**Assigned task**.
Isolate every line in the records below with "обслуговування" in it.

(Material for the task begins)

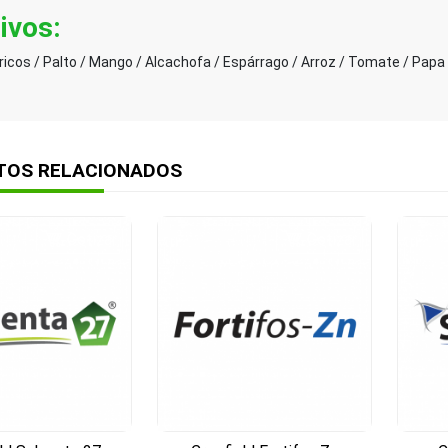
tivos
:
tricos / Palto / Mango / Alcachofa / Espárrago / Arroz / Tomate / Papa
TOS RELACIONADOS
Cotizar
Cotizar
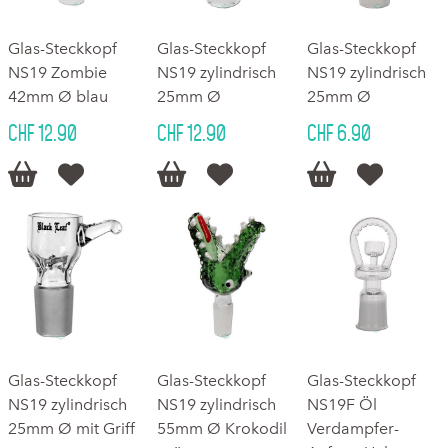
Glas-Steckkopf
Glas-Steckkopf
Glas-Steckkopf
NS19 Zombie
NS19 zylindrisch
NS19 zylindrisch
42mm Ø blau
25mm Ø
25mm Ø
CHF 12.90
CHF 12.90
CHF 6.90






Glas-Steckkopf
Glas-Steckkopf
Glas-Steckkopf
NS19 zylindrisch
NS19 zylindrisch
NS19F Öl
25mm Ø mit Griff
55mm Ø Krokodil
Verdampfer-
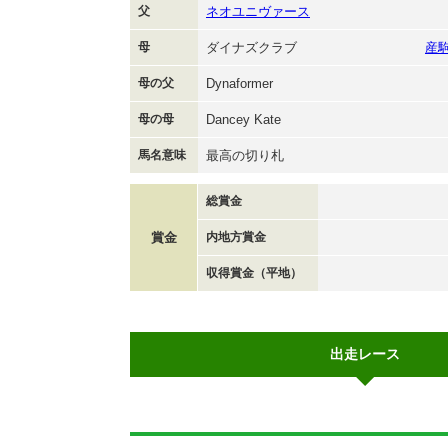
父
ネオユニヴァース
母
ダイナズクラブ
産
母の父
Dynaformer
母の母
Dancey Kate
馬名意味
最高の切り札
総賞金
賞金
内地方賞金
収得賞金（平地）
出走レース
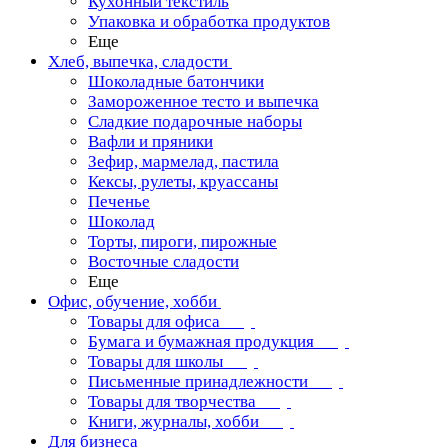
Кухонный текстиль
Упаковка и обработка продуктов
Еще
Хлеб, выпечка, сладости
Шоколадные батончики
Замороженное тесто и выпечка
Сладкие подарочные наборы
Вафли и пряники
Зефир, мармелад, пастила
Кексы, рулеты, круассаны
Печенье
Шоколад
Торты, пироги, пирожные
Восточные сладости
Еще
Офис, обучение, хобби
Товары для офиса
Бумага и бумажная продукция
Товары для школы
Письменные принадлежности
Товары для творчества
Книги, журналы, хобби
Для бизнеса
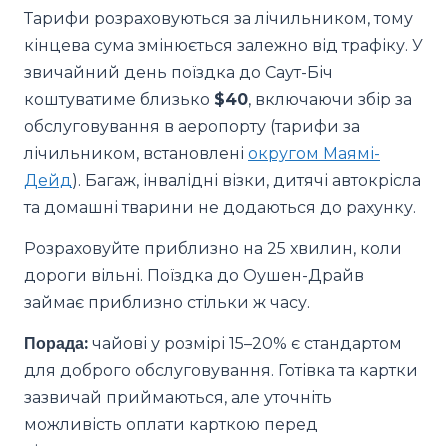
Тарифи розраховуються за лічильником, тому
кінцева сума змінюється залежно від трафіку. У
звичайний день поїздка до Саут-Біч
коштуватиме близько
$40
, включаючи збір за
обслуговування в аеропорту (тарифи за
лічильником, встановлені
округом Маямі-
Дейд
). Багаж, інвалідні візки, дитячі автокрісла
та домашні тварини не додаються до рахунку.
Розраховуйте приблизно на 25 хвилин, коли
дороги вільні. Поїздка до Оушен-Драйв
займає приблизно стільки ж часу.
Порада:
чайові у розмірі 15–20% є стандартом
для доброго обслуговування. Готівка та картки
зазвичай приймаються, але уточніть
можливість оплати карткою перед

(Material for the task ends)
(Material for the task begins)

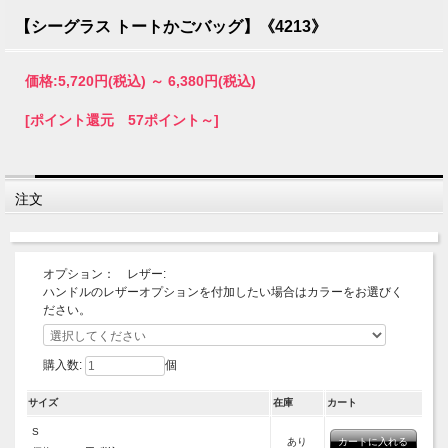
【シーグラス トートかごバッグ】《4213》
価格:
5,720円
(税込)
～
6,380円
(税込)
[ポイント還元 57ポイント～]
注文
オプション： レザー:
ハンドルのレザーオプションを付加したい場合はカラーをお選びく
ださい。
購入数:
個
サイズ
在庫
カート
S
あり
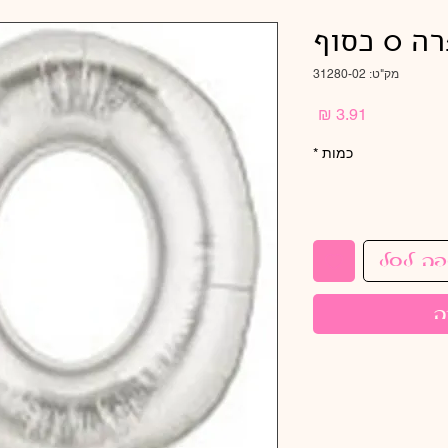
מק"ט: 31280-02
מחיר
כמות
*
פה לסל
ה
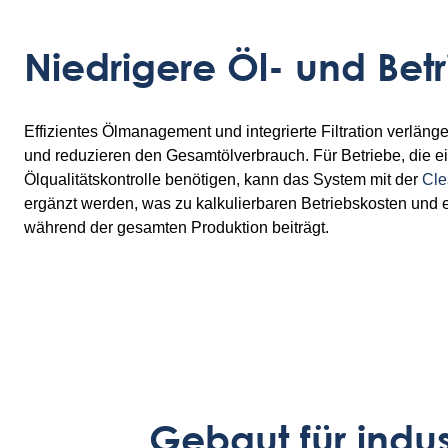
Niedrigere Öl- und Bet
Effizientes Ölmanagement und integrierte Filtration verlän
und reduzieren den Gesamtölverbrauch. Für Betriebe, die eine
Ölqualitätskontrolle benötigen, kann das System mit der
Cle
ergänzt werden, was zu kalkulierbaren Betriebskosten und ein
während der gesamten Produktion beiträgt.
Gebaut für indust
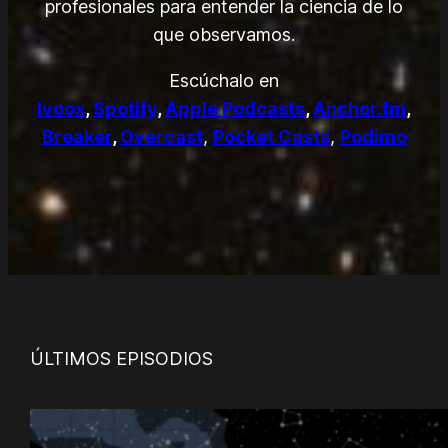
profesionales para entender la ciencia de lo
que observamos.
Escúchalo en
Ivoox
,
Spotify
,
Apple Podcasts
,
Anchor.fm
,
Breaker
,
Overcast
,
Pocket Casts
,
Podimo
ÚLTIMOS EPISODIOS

(Material for the task ends)

**Answer space**.
обслуговування в аеропорту (тарифи за
для доброго обслуговування. Готівка та картки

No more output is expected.